Stock dividends yields are calculated by dividing the annual dividends per share by the price per share. This data is usually taken from the previous year’s financial report. Learn more about how to trade shares with a high dividend yield.

How are stock dividends paid?

Stock dividends are commonly paid twice a year to shareholders who have purchased shares in a company, at a pre-determined date following a company releasing its half- and full-year results. The dividend value is based on how many shares the shareholder owns.  When trading on shares with us, you may be entitled to dividend adjustments. Learn more about these types of corporate actions.

Why invest in stocks that don’t pay dividends?

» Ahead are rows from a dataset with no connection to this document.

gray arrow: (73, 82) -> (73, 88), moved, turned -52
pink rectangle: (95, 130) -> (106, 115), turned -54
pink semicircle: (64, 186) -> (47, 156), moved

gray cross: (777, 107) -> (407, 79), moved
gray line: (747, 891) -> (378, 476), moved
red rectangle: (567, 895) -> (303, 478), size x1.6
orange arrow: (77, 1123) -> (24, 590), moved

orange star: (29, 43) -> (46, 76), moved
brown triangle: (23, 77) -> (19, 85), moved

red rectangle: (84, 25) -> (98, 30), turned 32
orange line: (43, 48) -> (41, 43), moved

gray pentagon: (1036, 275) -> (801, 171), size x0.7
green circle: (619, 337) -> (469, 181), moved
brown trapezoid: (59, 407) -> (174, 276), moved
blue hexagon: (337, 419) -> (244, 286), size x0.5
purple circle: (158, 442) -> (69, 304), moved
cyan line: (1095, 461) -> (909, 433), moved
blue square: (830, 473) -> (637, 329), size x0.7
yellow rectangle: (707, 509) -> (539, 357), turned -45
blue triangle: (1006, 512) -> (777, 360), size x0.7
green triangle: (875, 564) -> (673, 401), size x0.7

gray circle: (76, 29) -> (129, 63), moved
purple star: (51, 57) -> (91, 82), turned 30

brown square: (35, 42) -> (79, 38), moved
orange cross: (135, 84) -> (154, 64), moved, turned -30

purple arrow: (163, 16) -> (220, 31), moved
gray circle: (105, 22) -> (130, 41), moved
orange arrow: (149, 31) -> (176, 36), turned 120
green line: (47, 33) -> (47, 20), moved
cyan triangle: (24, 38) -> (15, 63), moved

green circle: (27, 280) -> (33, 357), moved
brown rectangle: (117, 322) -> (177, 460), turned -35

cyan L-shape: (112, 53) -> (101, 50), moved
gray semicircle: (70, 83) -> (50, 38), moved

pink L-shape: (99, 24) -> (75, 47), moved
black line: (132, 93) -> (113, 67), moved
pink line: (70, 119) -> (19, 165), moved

In some cases, stocks that don’t offer dividends to shareholders can have a higher potential for growth. Instead of offering payouts, these companies prefer to reinvest their earnings into new projects, and this may lead to a rise in share price and overall company value. Read about the company fundamentals to take into consideration when valuing the health of a stock.

What are the advantages of dividend stocks?

Investing in dividend stocks offers relative stability and could help create a more balanced investment portfolio, as well as low effort-to-reward income. Companies consistently paying dividends are usually large-cap or blue-chip, with some exceptions. Read more about trading blue-chip stocks. However, companies can slash their dividend at any point if they are facing economic hardship or uncertainty, so this should be considered when opening a position on a dividend stock.

Do tech stocks pay dividends?

Most of the larger and established tech giants choose not to pay dividends to their shareholders, and some dedicate a very modest percentage. If you’re looking to earn a more generous dividend payout, it may be worth considering pharmaceutical stocks instead.